Mathematical Background

Pentagonal numbers are generated by the formula $P_n = n(3n-1)/2$ . The first ten are 1, 5, 12, 22, 35, 51, 70, 92, 117, 145.

The problem requires finding pairs of pentagonal numbers where both their sum and difference are also pentagonal, and finding the pair with the minimal difference D.

Algorithm Analysis

The solution generates pentagonal numbers sequentially and checks all pairs (j,k) with j < k. For each pair, it computes sum S = Pj + Pk and difference D = Pk - Pj, then checks if both S and D are pentagonal.
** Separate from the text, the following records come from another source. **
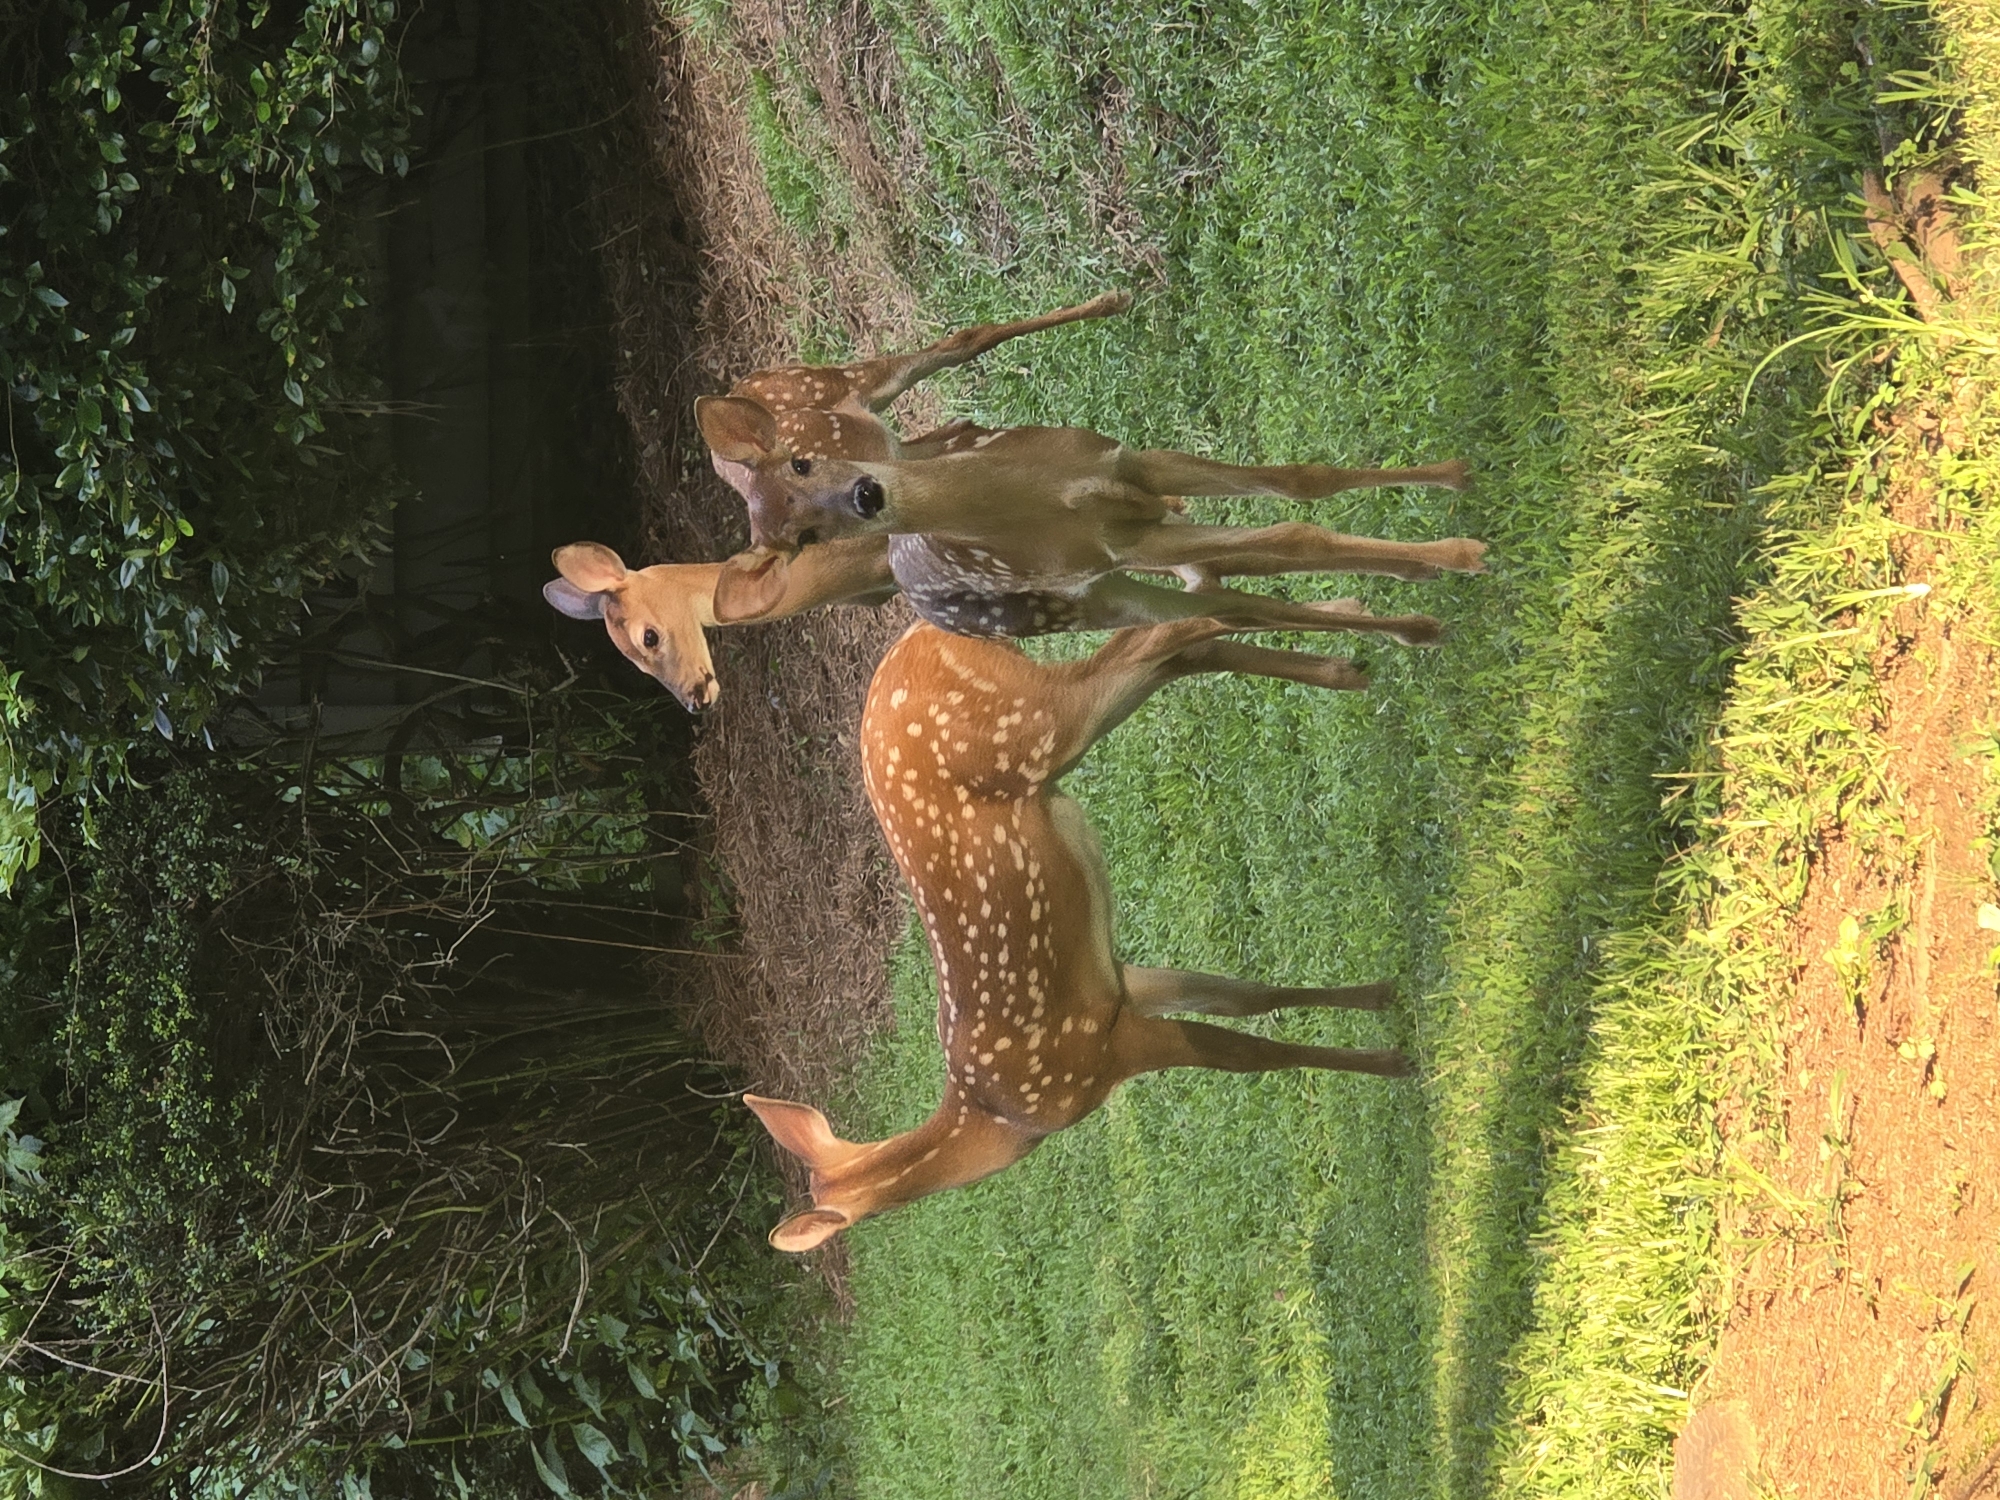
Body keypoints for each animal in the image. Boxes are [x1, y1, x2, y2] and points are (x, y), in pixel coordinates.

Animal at [544, 293, 1135, 711]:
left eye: (648, 637)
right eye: (636, 665)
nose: (694, 698)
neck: (833, 577)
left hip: (847, 379)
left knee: (961, 342)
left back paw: (1114, 300)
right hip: (890, 441)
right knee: (950, 427)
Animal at [742, 618, 1410, 1252]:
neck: (1001, 1121)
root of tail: (915, 632)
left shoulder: (1098, 1056)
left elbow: (1252, 1056)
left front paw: (1391, 1062)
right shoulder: (1119, 988)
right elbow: (1243, 997)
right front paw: (1381, 996)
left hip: (1035, 722)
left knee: (1161, 635)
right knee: (1175, 653)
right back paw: (1348, 665)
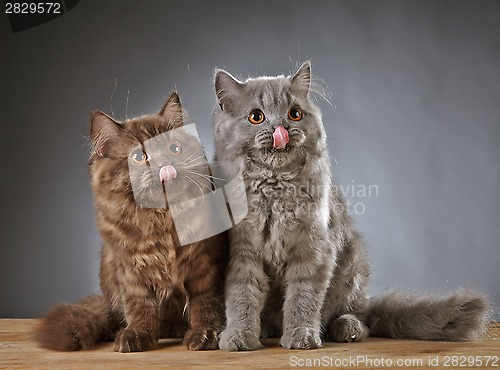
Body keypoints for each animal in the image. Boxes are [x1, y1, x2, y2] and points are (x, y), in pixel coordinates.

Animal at [35, 92, 229, 352]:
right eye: (138, 156)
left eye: (174, 148)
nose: (164, 164)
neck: (161, 219)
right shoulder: (131, 271)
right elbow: (141, 307)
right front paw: (137, 335)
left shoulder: (205, 266)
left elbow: (205, 303)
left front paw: (204, 335)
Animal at [213, 60, 490, 350]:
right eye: (256, 116)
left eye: (294, 113)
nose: (282, 129)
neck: (275, 189)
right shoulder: (243, 251)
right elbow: (242, 297)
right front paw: (239, 337)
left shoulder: (314, 251)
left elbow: (302, 298)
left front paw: (302, 336)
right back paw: (267, 330)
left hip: (353, 267)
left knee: (360, 316)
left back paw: (347, 329)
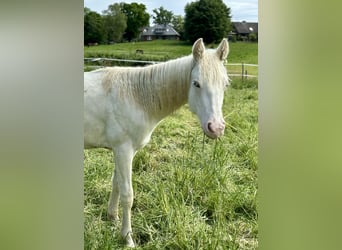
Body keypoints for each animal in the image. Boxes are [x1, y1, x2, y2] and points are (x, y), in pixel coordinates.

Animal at [83, 38, 230, 247]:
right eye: (196, 84)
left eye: (225, 84)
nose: (216, 128)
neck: (136, 96)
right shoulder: (123, 150)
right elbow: (127, 194)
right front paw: (127, 238)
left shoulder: (122, 151)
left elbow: (116, 184)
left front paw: (113, 218)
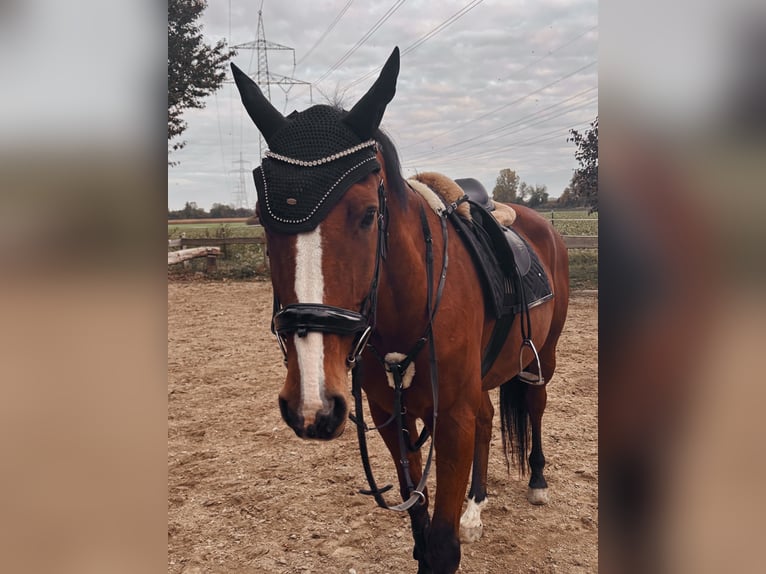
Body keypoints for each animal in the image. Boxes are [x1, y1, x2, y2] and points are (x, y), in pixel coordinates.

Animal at [231, 47, 569, 574]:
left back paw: (536, 481)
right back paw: (476, 504)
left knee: (534, 404)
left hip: (541, 358)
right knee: (489, 418)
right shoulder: (392, 415)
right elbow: (420, 532)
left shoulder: (452, 417)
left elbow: (442, 547)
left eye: (369, 214)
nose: (311, 403)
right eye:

Pentagonal checking uses the inverse formula: for a number x, solve $n(3n-1)/2 = x$ for integer n. This gives the quadratic $3n^2 - n - 2x = 0$ , solved as $n = (1 + \sqrt{1 + 24x})/6$ . If n is integer, x is pentagonal.

Performance Analysis

Time Complexity: O(n^2) where n ≈ 2500 (number of pentagonals up to reasonable limit), resulting in ~6 million operations
Space Complexity: O(n) for storing the list of pentagonals
Execution Time: <1 second on modern hardware
Scalability: Quadratic growth, but small n makes it practical

Key Insights

The minimal difference is 5482660 (between P_{2167} and P_{1020})
Generating pentagonals on-the-fly or precomputing doesn’t significantly affect performance
Using a set for O(1) lookup can optimize checks in some implementations
The pair is found relatively early in the sequence

Educational Value

This problem demonstrates:

Figurate number sequences and their properties
Inverse formula derivation for number checking
Quadratic equation solutions in programming
Brute force search with early termination
Mathematical optimization in computational problems